Segurei-me. Contive-me. Mas nunca senti meu próprio ódio, minha própria frustração tão pesada e tão feroz me consumindo por dentro.
Hoje eu senti um chamado. Um propósito. E, como já mencionei, isto nos coloca em caminhos opostos. Senti o chamado de tudo aquilo que você condena. Senti o chamado de tudo aquilo que ninguém não deveria se envolver nunca. Senti o toque do sobrenatural, mas não das mesmas entidades que você. O toque que eu senti foi pesado. Senti-me ainda mais amargurado. Ainda mais triste. Entrei em pânico e chorei. Chorei como uma criança desamparada. E no frio da noite pude sentir como que um corpo me envolvendo. Senti as mãos. Senti os braços. Senti o torso. Senti seus cabelos me envolvendo. E a sensação era tão ruim, mas tão ruim que pulei da cadeira e busquei a segurança da luz e do meu quarto. Isso num primeiro momento. Infelizmente, por pior que fosse, senti falta daquele toque. Senti falta daquela tristeza, daquele pesar.
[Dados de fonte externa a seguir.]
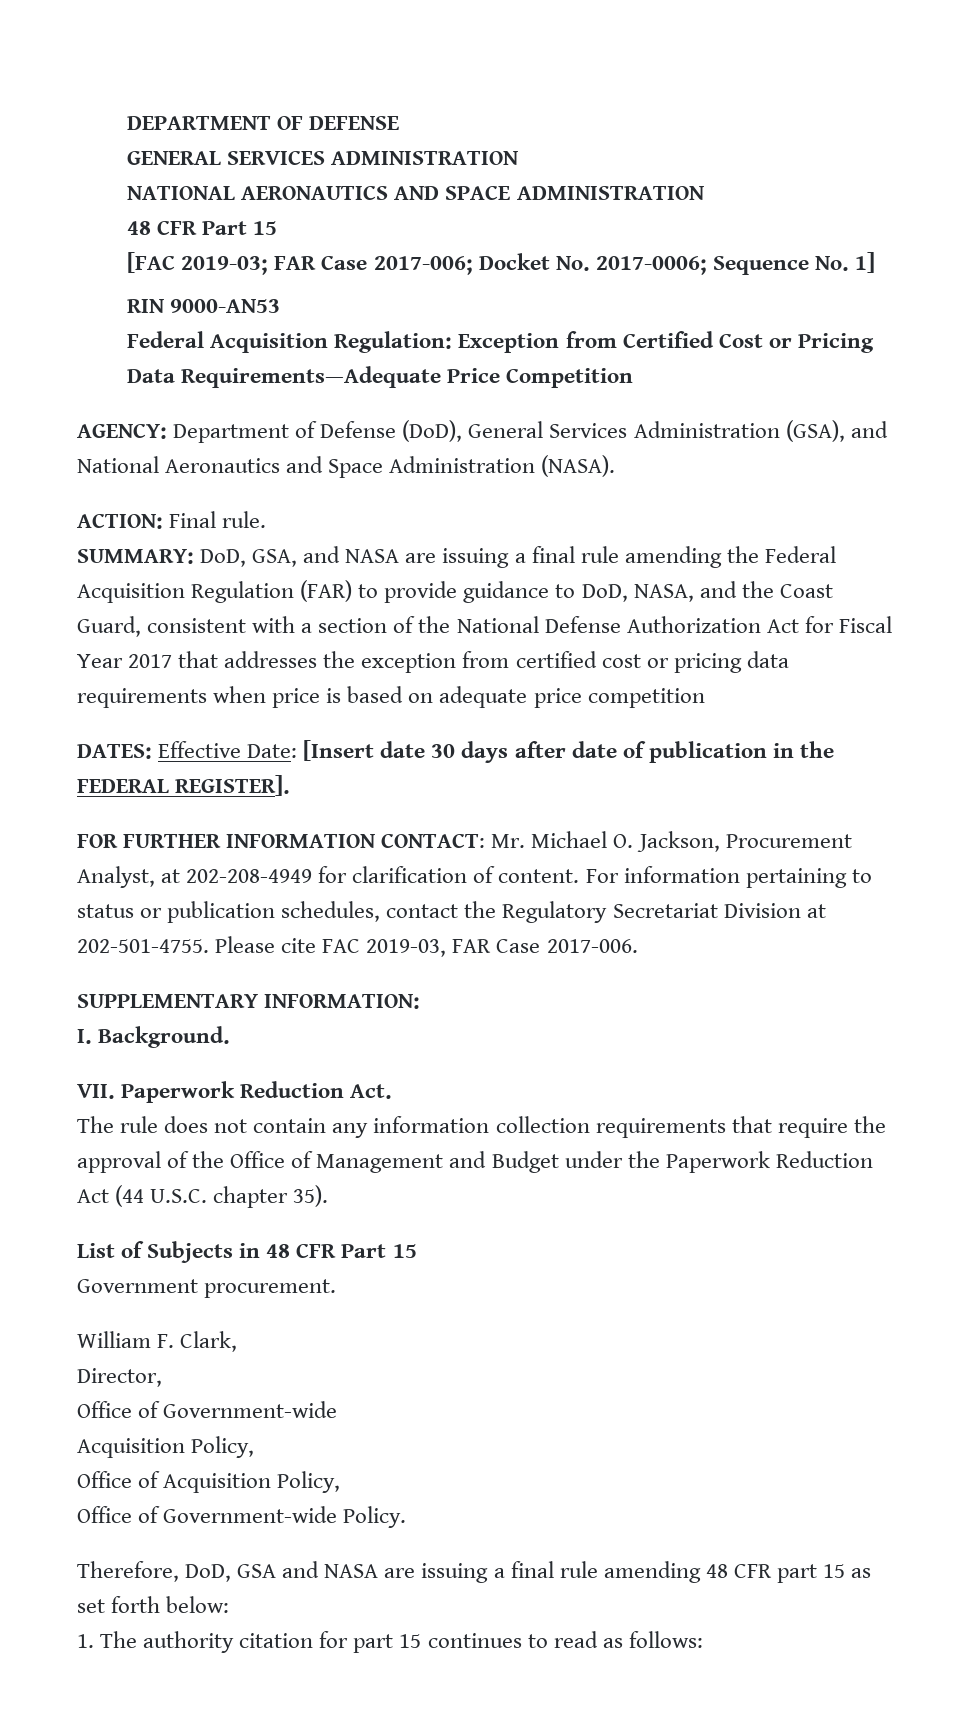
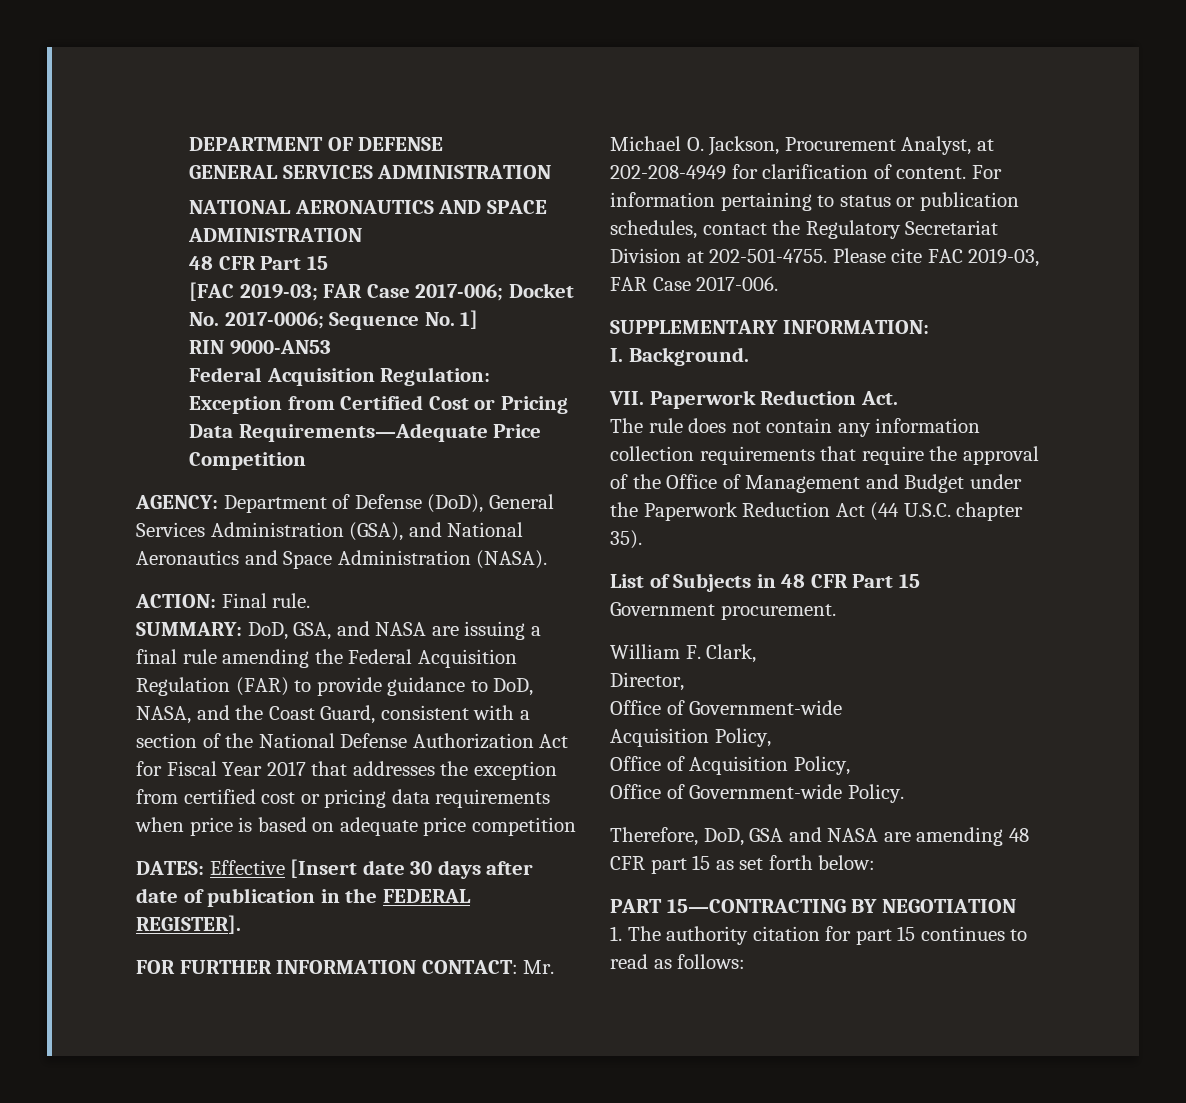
[247,744,298,758] Date: -> (285, 867) none
[421,1561,598,1583] issuing a final rule -> (911, 837) none
(230, 1604) none -> [610,899,1016,913] // PART 15—CONTRACTING BY NEGOTIATION

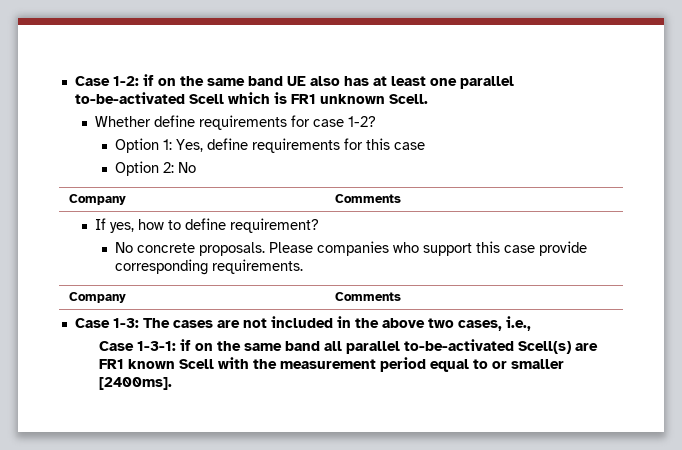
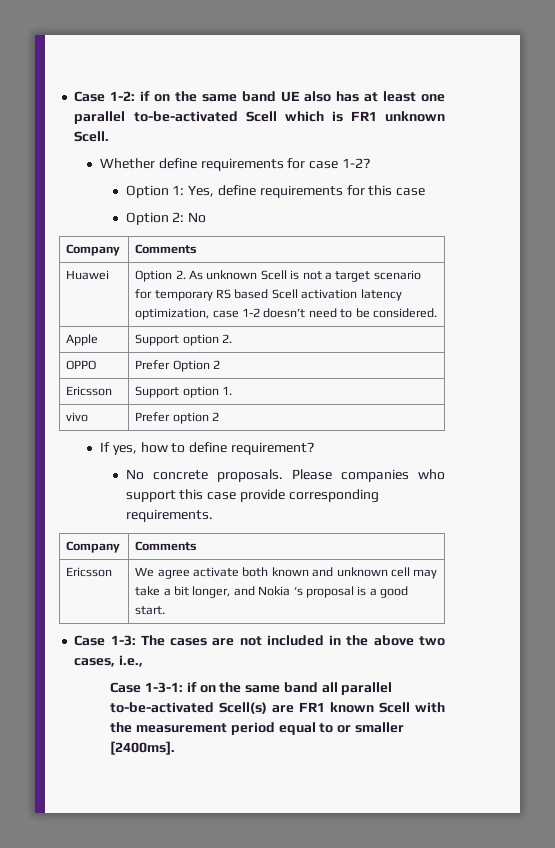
(402, 198) none -> [66,270,110,280] [135,270,421,282] [135,289,402,301] [135,308,437,320] [66,334,99,346] [135,334,233,346] [66,360,97,370] [135,360,221,372] [66,386,113,396] [135,386,233,398] [66,412,89,422] [135,412,220,424] // Huawei | Option 2. As unknown Scell is not a target scenario for temporary RS based Scell activation latency optimization, case 1-2 doesn’t need to be considered. // Apple | Support option 2. // OPPO | Prefer Option 2 // Ericsson | Support option 1. // vivo | Prefer option 2
(402, 296) none -> [66,567,113,577] [135,567,438,579] [135,586,409,598] [135,606,166,615] // Ericsson | We agree activate both known and unknown cell may take a bit longer, and Nokia ‘s proposal is a good start.

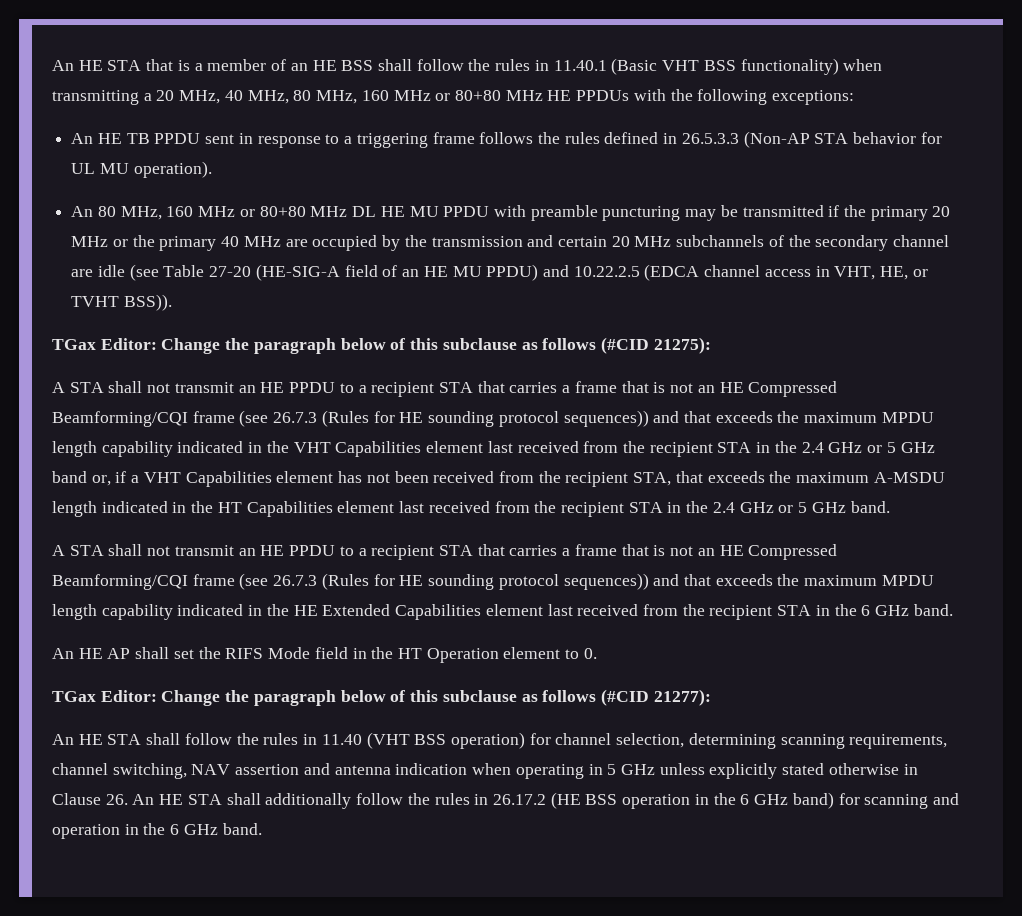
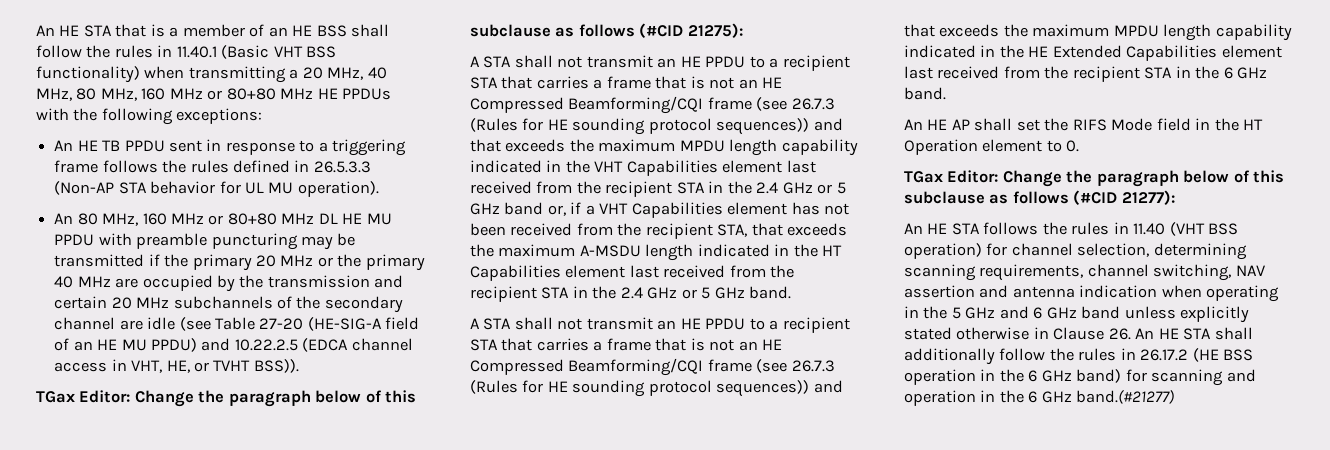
[146,733,232,745] shall follow -> [983,222,1039,235] follows
[607,764,655,775] 5 GHz -> [923,306,1121,319] the 5 GHz and 6 GHz band
[222,823,262,835] band. -> [1076,389,1175,404] band.(#21277)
Desculpe-me por ser fraco. Desculpe-me por trair sua confiança e tudo mais que você acreditou existir de bom em mim. Resolvi seguir o caminho mais difícil, o caminho mais cruel, mesmo sabendo que o mal que irei causar será depositado milhares de vezes mais sobre minha cabeça. Que toda a dor que eu infligir me será infligida eternamente uma centena de vezes pior. Mas ainda assim este é o caminho que deverei seguir. É o único caminho que consigo seguir por ser fraco, preguiçoso, covarde e orgulhoso.
Fica na paz. Você a merece.
Deus te videt
Deus te sentit
Morti vident
Morti sentiunt
São Paulo, três de março de dois mil e dezoito.